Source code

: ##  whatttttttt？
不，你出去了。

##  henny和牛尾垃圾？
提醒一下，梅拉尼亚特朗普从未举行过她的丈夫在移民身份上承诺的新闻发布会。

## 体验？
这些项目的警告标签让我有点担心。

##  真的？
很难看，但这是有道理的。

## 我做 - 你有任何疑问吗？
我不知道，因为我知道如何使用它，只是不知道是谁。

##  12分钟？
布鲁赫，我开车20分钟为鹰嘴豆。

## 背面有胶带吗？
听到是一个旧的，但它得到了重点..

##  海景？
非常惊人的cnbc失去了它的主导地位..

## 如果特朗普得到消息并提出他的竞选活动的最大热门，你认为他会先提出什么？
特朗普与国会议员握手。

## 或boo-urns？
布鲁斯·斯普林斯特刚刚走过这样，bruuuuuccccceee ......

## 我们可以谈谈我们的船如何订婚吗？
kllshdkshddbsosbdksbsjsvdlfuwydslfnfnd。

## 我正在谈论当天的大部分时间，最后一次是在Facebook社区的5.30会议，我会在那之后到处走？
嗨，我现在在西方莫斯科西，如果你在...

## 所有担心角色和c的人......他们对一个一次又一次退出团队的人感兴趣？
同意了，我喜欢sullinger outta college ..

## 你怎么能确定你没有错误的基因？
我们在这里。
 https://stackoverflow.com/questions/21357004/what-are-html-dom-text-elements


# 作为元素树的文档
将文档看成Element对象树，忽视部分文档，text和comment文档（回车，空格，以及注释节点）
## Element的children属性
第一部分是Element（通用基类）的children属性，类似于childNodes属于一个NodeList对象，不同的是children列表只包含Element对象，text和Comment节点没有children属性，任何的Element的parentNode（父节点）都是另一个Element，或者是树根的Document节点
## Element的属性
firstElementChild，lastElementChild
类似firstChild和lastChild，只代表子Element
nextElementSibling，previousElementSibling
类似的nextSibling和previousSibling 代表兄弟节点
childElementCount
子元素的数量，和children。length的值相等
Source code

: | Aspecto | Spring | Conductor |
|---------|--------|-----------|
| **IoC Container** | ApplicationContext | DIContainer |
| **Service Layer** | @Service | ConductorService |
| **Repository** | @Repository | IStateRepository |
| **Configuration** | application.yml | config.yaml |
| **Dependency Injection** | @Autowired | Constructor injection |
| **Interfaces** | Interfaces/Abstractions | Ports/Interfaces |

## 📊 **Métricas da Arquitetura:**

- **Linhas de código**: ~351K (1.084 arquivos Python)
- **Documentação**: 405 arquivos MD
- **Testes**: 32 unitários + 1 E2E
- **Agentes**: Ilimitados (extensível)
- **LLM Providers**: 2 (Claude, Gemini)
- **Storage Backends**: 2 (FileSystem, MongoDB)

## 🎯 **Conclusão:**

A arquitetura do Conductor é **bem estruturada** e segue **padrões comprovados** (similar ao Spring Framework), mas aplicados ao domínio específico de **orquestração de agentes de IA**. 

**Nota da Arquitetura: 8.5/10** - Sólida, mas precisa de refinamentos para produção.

※ ※ ※

Please retype the data, matching it exactly.

Source code

: ##  whatttttttt？
不，你出去了。

##  henny和牛尾垃圾？
提醒一下，梅拉尼亚特朗普从未举行过她的丈夫在移民身份上承诺的新闻发布会。

## 体验？
这些项目的警告标签让我有点担心。

##  真的？
很难看，但这是有道理的。

## 我做 - 你有任何疑问吗？
我不知道，因为我知道如何使用它，只是不知道是谁。

##  12分钟？
布鲁赫，我开车20分钟为鹰嘴豆。

## 背面有胶带吗？
听到是一个旧的，但它得到了重点..

##  海景？
非常惊人的cnbc失去了它的主导地位..

## 如果特朗普得到消息并提出他的竞选活动的最大热门，你认为他会先提出什么？
特朗普与国会议员握手。

## 或boo-urns？
布鲁斯·斯普林斯特刚刚走过这样，bruuuuuccccceee ......

## 我们可以谈谈我们的船如何订婚吗？
kllshdkshddbsosbdksbsjsvdlfuwydslfnfnd。

## 我正在谈论当天的大部分时间，最后一次是在Facebook社区的5.30会议，我会在那之后到处走？
嗨，我现在在西方莫斯科西，如果你在...

## 所有担心角色和c的人......他们对一个一次又一次退出团队的人感兴趣？
同意了，我喜欢sullinger outta college ..

## 你怎么能确定你没有错误的基因？
我们在这里。
 https://stackoverflow.com/questions/21357004/what-are-html-dom-text-elements


# 作为元素树的文档
将文档看成Element对象树，忽视部分文档，text和comment文档（回车，空格，以及注释节点）
## Element的children属性
第一部分是Element（通用基类）的children属性，类似于childNodes属于一个NodeList对象，不同的是children列表只包含Element对象，text和Comment节点没有children属性，任何的Element的parentNode（父节点）都是另一个Element，或者是树根的Document节点
## Element的属性
firstElementChild，lastElementChild
类似firstChild和lastChild，只代表子Element
nextElementSibling，previousElementSibling
类似的nextSibling和previousSibling 代表兄弟节点
childElementCount
子元素的数量，和children。length的值相等
Source code

: | Aspecto | Spring | Conductor |
|---------|--------|-----------|
| **IoC Container** | ApplicationContext | DIContainer |
| **Service Layer** | @Service | ConductorService |
| **Repository** | @Repository | IStateRepository |
| **Configuration** | application.yml | config.yaml |
| **Dependency Injection** | @Autowired | Constructor injection |
| **Interfaces** | Interfaces/Abstractions | Ports/Interfaces |

## 📊 **Métricas da Arquitetura:**

- **Linhas de código**: ~351K (1.084 arquivos Python)
- **Documentação**: 405 arquivos MD
- **Testes**: 32 unitários + 1 E2E
- **Agentes**: Ilimitados (extensível)
- **LLM Providers**: 2 (Claude, Gemini)
- **Storage Backends**: 2 (FileSystem, MongoDB)

## 🎯 **Conclusão:**

A arquitetura do Conductor é **bem estruturada** e segue **padrões comprovados** (similar ao Spring Framework), mas aplicados ao domínio específico de **orquestração de agentes de IA**. 

**Nota da Arquitetura: 8.5/10** - Sólida, mas precisa de refinamentos para produção.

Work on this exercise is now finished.